Quoted passage:
================================
Learned defence counsel invited court to believe the accused's alibi that he was never in that village on the material day and night but spent that time in Mbale town selling in a shop owned by his sister. The prosecution relies on circumstantial evidence to place the accused at the scene and hold him responsible for the crime.

It is trite that when accused sets up an alibi which is a defence, such accused does not assume any responsibility to prove the alibi. It remains the responsibility of the prosecution to place the accused at the scene of crime by adducing evidence to that effect. If on the consideration of the whole of the evidence it is found that the alibi is true or that the court is left in doubt as to whether it is true or untrue, then the court is bound to give the accused the benefit of the doubt and acquit him. Even where the prosecution has proved the alibi to be false, the court still has to consider if the evidence adduced proves the case beyond reasonable doubt or not. See Uganda v Dusman Sabuni (19781) HCB 1

As circumstantial evidence, the courts have in a number of cases given guidance on how to approach such evidence. In a case depending exclusively upon circumstantial evidence, the court must find before deciding upon conviction ensure that the inculpatory facts are incompatible with the innocence of the accused and incapable of explanation upon any other reasonable hypothesis from that of guilt.

**See** *Simon Musoke v R* **[1958] EA 715.**

Further, it is necessary before drawing the inference of the accused's guilt from circumstantial evidence to be sure that there are no other co-existing circumstances which would weaken or destroy the inference.

**See** *Teper vs R* **(1952) AC 480 at P.489**.

I warned the lady and gentleman assessors about this requirement as I do to myself. I was asked to find that the accused was the killer because he was the last person to be seen with the deceased. That they shared a house for a night and by morning he was gone while the deceased was dead in the house. The accused denied killing the deceased who he referred to as a very old woman and attributed his troubles to the adverse reports he had made against the area leaders for having illegal guns. He also set up an alibi.

During the testimony of the prosecution witnesses, the accused did not cross examine them about the reports of illegal guns. The area LC also gave evidence as PW6. He was not challenged about these grudges claimed by the accused. The courts have held in a number of cases that an omission or neglect to challenge the evidence in chief on a material or essential point by cross examination would lead to the inference that the evidence is accepted subject to its being assailed as inherently incredible or palpably untrue. See. Uganda v Dusman Sabuni (supra)

The accused's claim that he was framed for giving information to the police can only be an afterthought on the basis of the above principle.

Further, the accused's sister, DW2, gave evidence to support the alibi. She stated that she was with the accused on the material day and night and was surprised that he was arrested for killing an old woman who is their relative. She said she

went to attend burial and spent only five minutes at the home of the deceased. She did not wait for the burial and did not even look at the dead body because she wanted to see so many other people in the village.
================================
[Saved data entries]

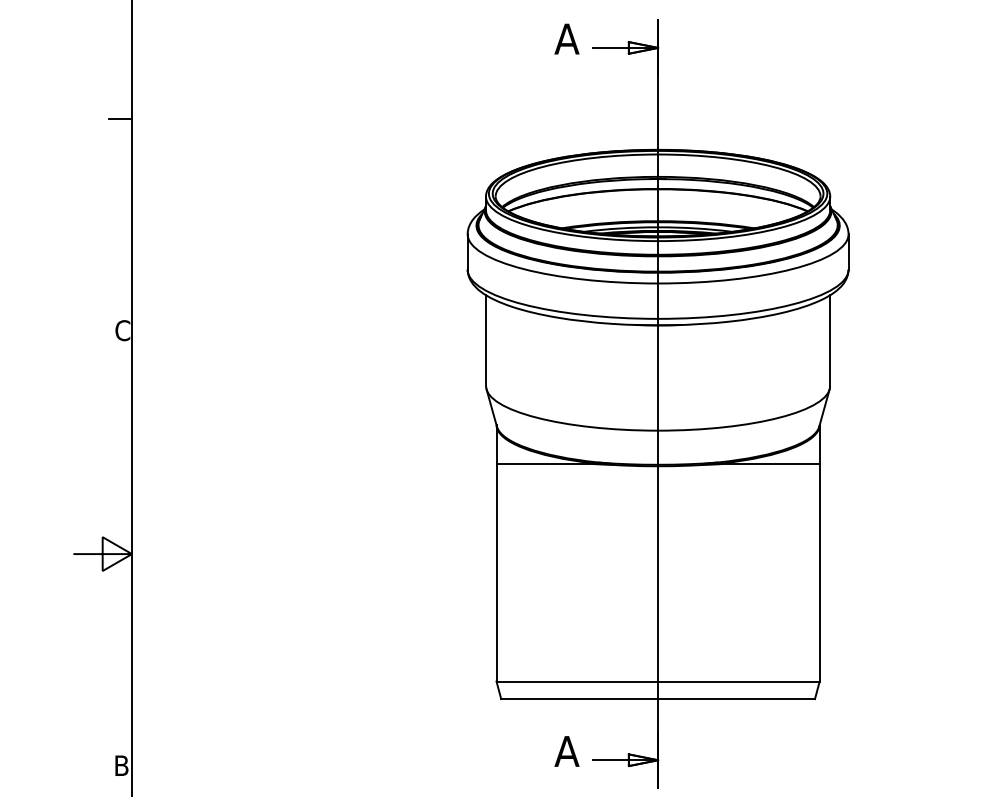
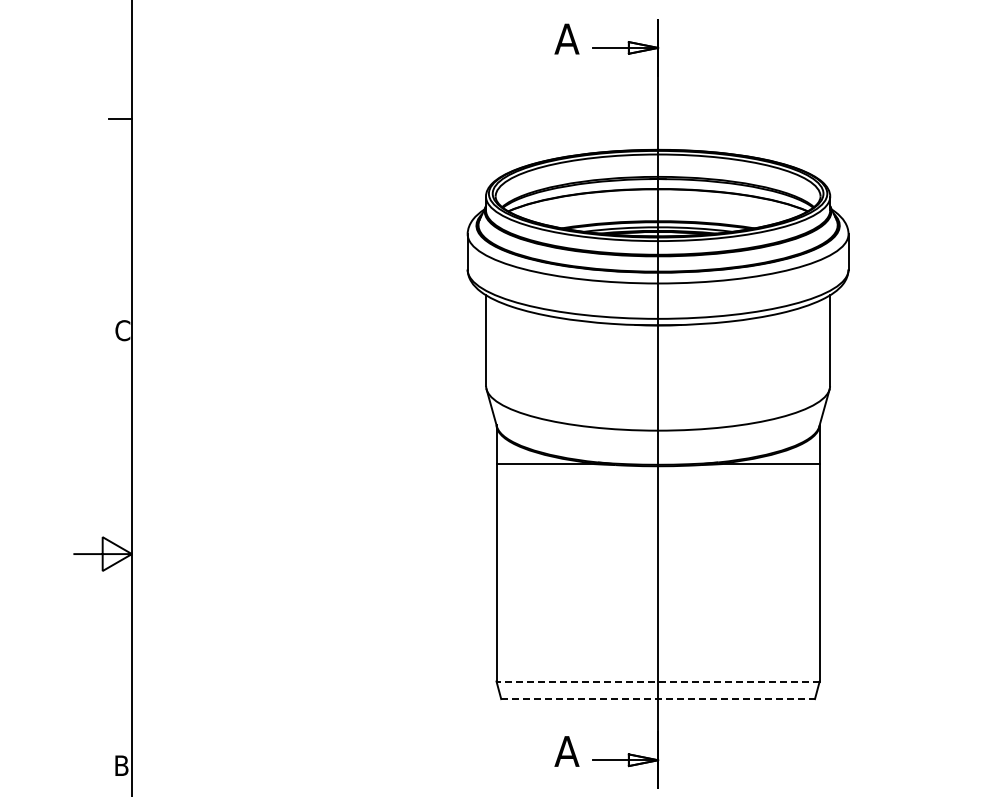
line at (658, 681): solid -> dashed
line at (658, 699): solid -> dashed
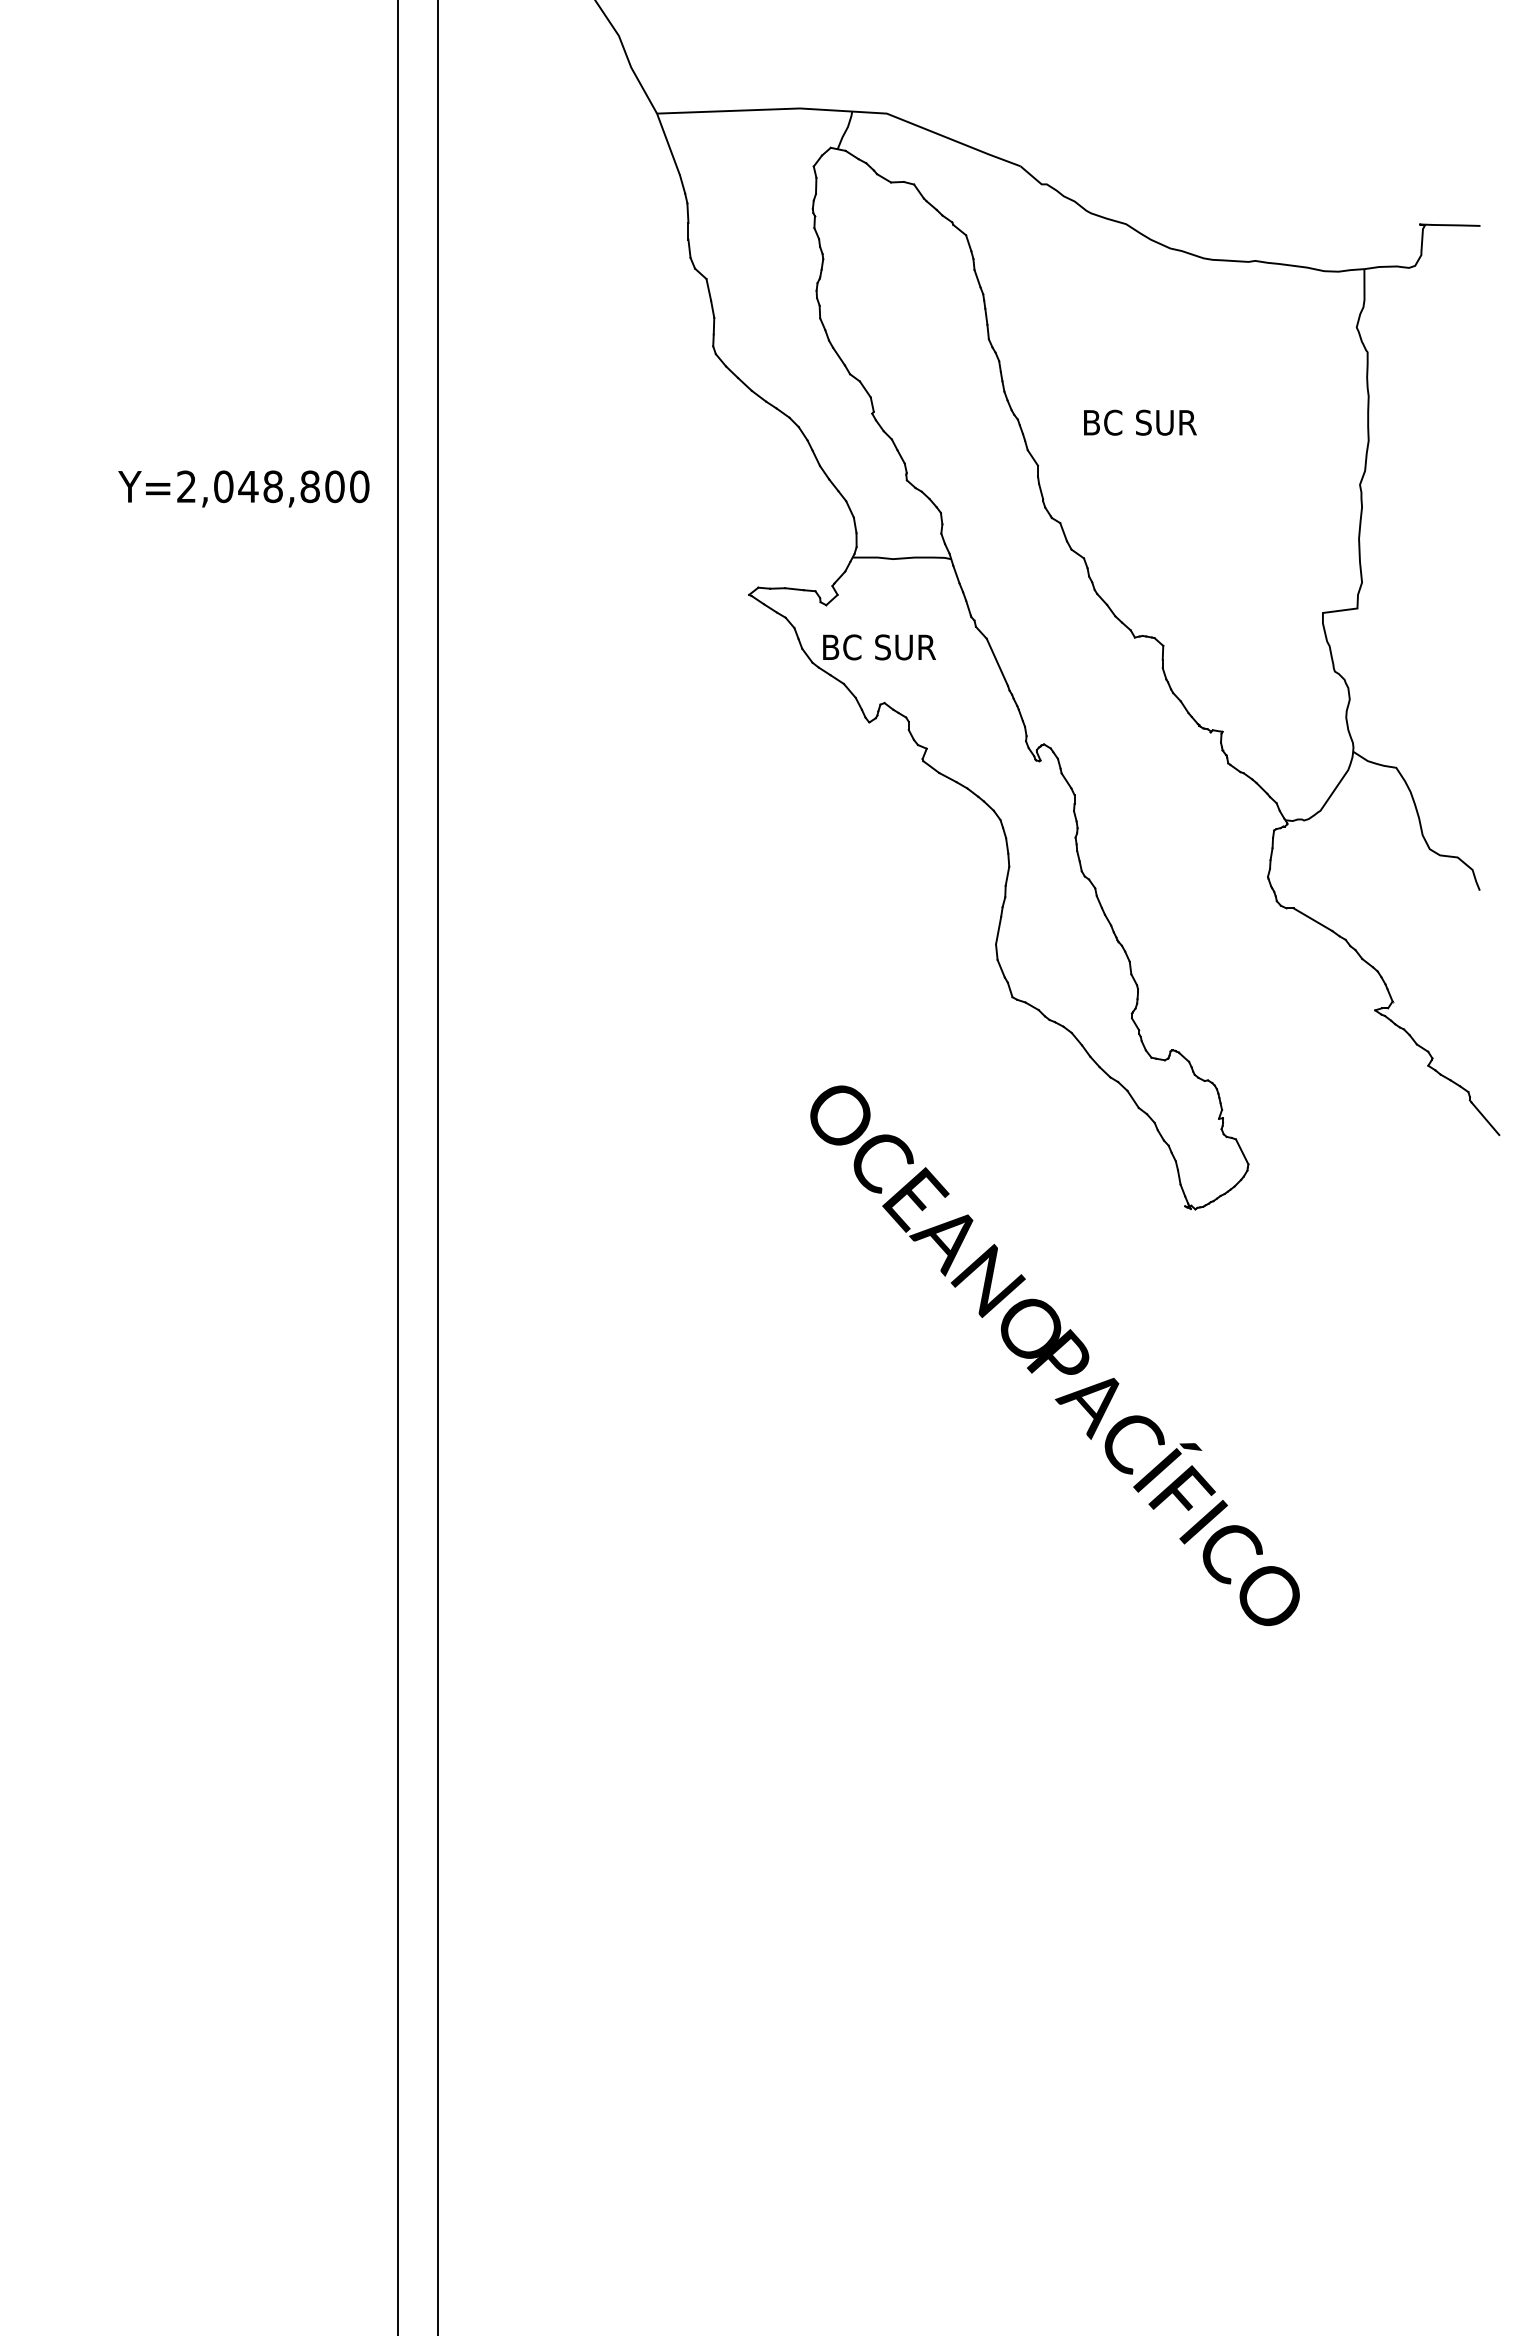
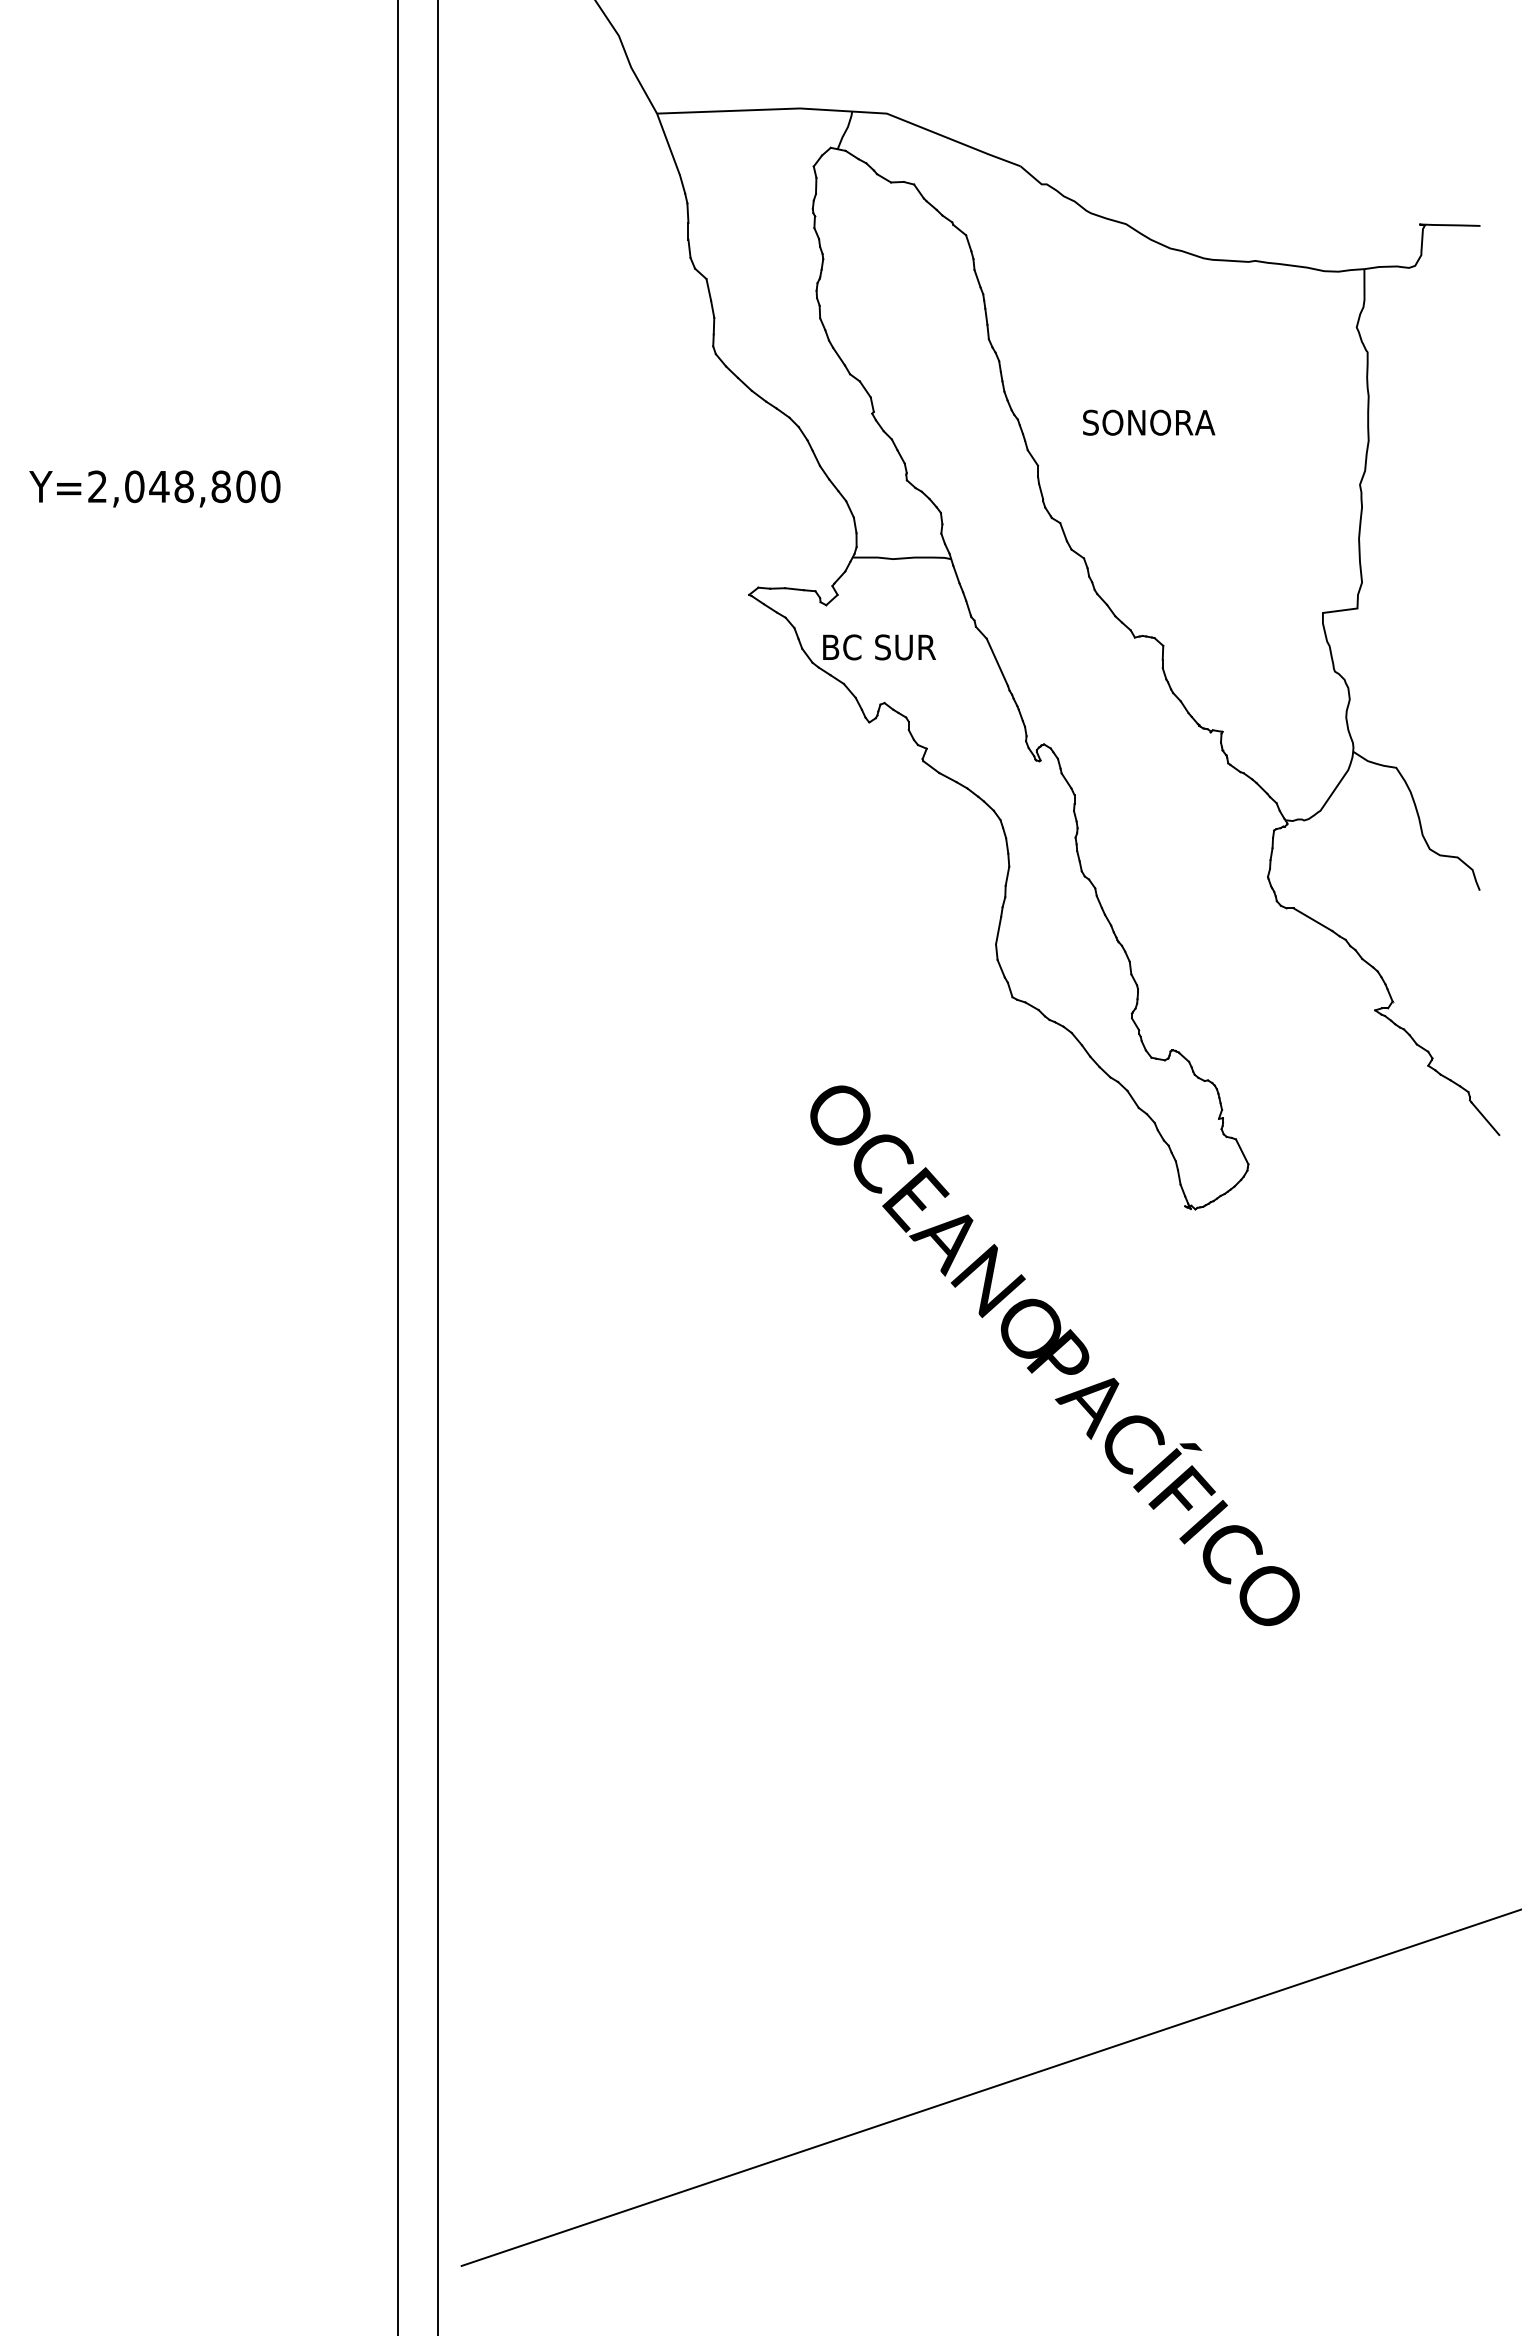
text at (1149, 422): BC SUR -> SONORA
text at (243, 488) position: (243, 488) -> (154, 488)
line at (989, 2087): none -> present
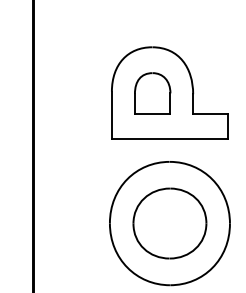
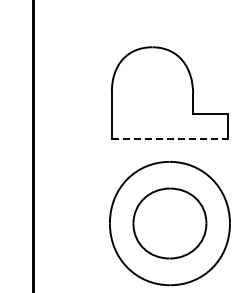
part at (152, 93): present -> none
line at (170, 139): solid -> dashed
================================
Objective 1: In the judgment excerpt, rewrite the part from "Further, it is" to "up an alibi.", substituting "jurors" for "assessors".
Objective 2: Copy the entries from the line with "text at (1149, 422): BC SUR -> SONORA" through the last entry, both ends included, and leave out the pictures.

Response 1:
Further, it is necessary before drawing the inference of the accused's guilt from circumstantial evidence to be sure that there are no other co-existing circumstances which would weaken or destroy the inference.

**See** *Teper vs R* **(1952) AC 480 at P.489**.

I warned the lady and gentleman jurors about this requirement as I do to myself. I was asked to find that the accused was the killer because he was the last person to be seen with the deceased. That they shared a house for a night and by morning he was gone while the deceased was dead in the house. The accused denied killing the deceased who he referred to as a very old woman and attributed his troubles to the adverse reports he had made against the area leaders for having illegal guns. He also set up an alibi.

Response 2:
text at (1149, 422): BC SUR -> SONORA
text at (243, 488) position: (243, 488) -> (154, 488)
line at (989, 2087): none -> present
part at (152, 93): present -> none
line at (170, 139): solid -> dashed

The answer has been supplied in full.